How does the passenger reservation system of Indian Railways work?

Indian Railways is one of the large-railway network in the world. Do not read it as the best railways in the world. Until 1990’s (1996) the reservation system was completely manual and on the paper. There was computers in use to aid the process. Every railway-station used to have a quota for every-train that halts in the station. The bigger the railway station and the surrounding areas, the more number of berths the quota contains. Either public used to walk to the manual-reservation counter or used to book via a travel-agent. The tickets were, as far as I know, were small cards of size 2.5cm x 5cm (close to 1 inch hight and 2 inch width), with a thickness of  close to 2mm, with the background in pink colour, with source and destination pre-printed and date of journey impressed (embossed) on the ticket at the time of buying. Cancellation of the tickets was also allowed, but at the counter only.  Since it was on the paper registers, the name of the passengers could be altered at any time.

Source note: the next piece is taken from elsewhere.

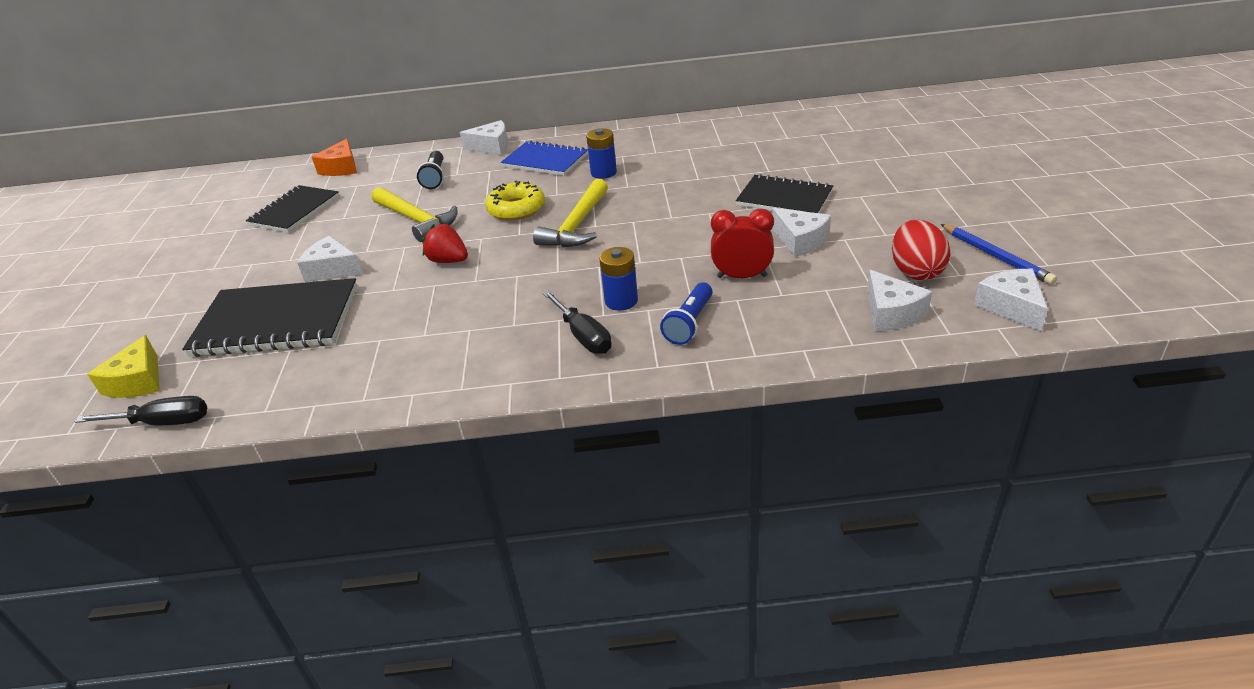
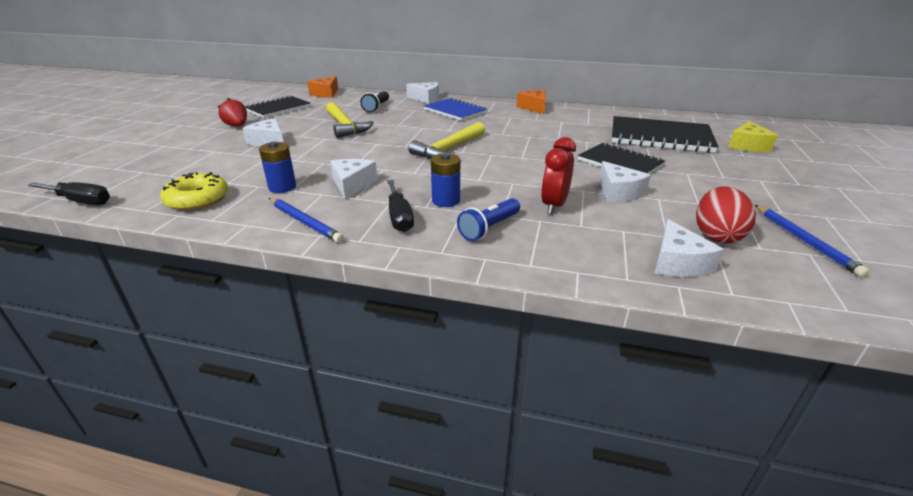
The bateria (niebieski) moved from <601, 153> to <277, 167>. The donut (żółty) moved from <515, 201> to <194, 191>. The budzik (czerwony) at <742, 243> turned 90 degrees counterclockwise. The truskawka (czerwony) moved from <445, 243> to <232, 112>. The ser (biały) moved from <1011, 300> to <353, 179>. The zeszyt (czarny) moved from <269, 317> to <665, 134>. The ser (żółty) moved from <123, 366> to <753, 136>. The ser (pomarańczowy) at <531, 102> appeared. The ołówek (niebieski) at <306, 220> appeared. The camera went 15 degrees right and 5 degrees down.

Computer based reservation system was introduced in the late 1990’s to reduce the paper work and complexity involved in the passenger reservation management. In the late 2000’s, Indian-railways made web-based reservation system available to public.

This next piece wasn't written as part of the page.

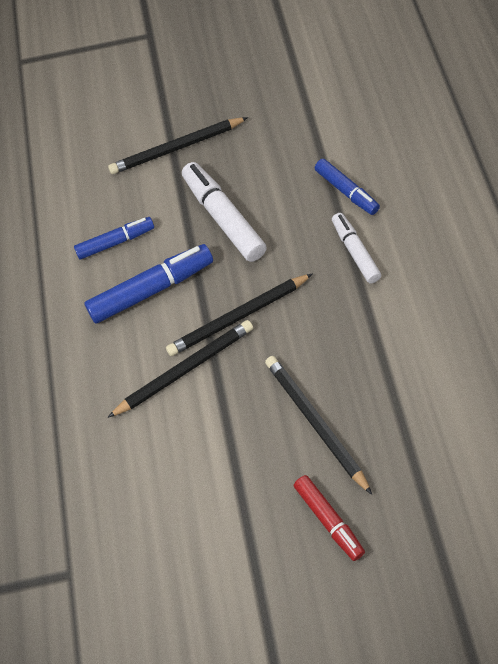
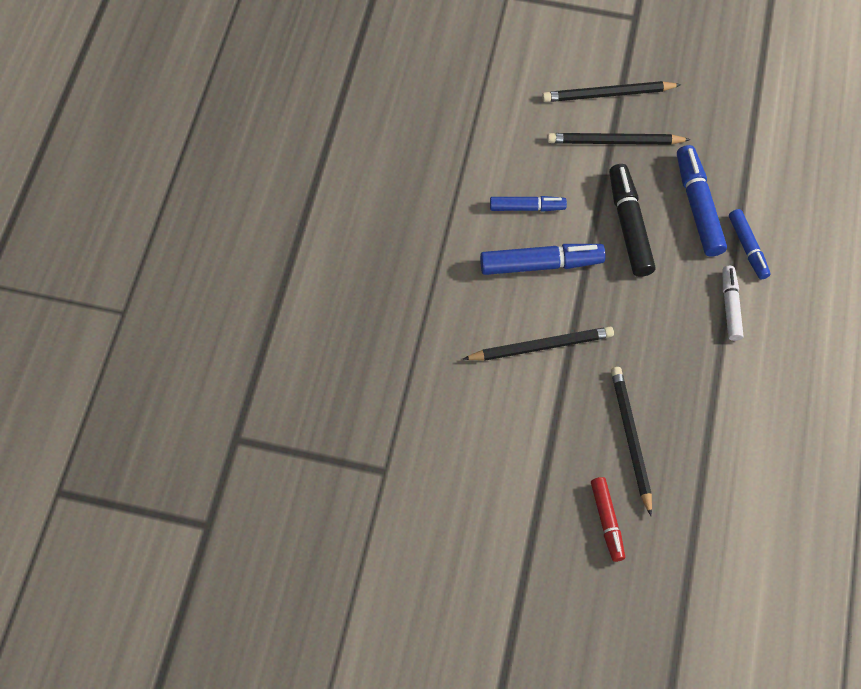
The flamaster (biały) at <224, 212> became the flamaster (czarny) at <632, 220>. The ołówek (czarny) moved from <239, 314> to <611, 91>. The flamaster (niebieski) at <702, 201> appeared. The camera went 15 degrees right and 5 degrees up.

How does computer based reservation systems work?

Computer based reservation system consists of two parts.

Servers and Clients.


There will be multiple servers maintained to share the load of the traffic from clients. Servers are generally located in Mumbai and Delhi and only system-administrators will have direct (back-end) access to the servers.

Servers consists of three parts.

  1. Storage System – typically oracle database — responsible for storing the ticketing information and transactions w.r.t. booking.
  2. Server Application — responsible for authentication, ticket price calculation, availability and filtering logic and financial-transactions.
  3. WebServer — responsible to displaying User-Interfaces at the clients.


Clients are generally light-weight and they do not store (not even cache) any information. Clients are typically the terminals used at railway reservation counters and web-browsers used by the public.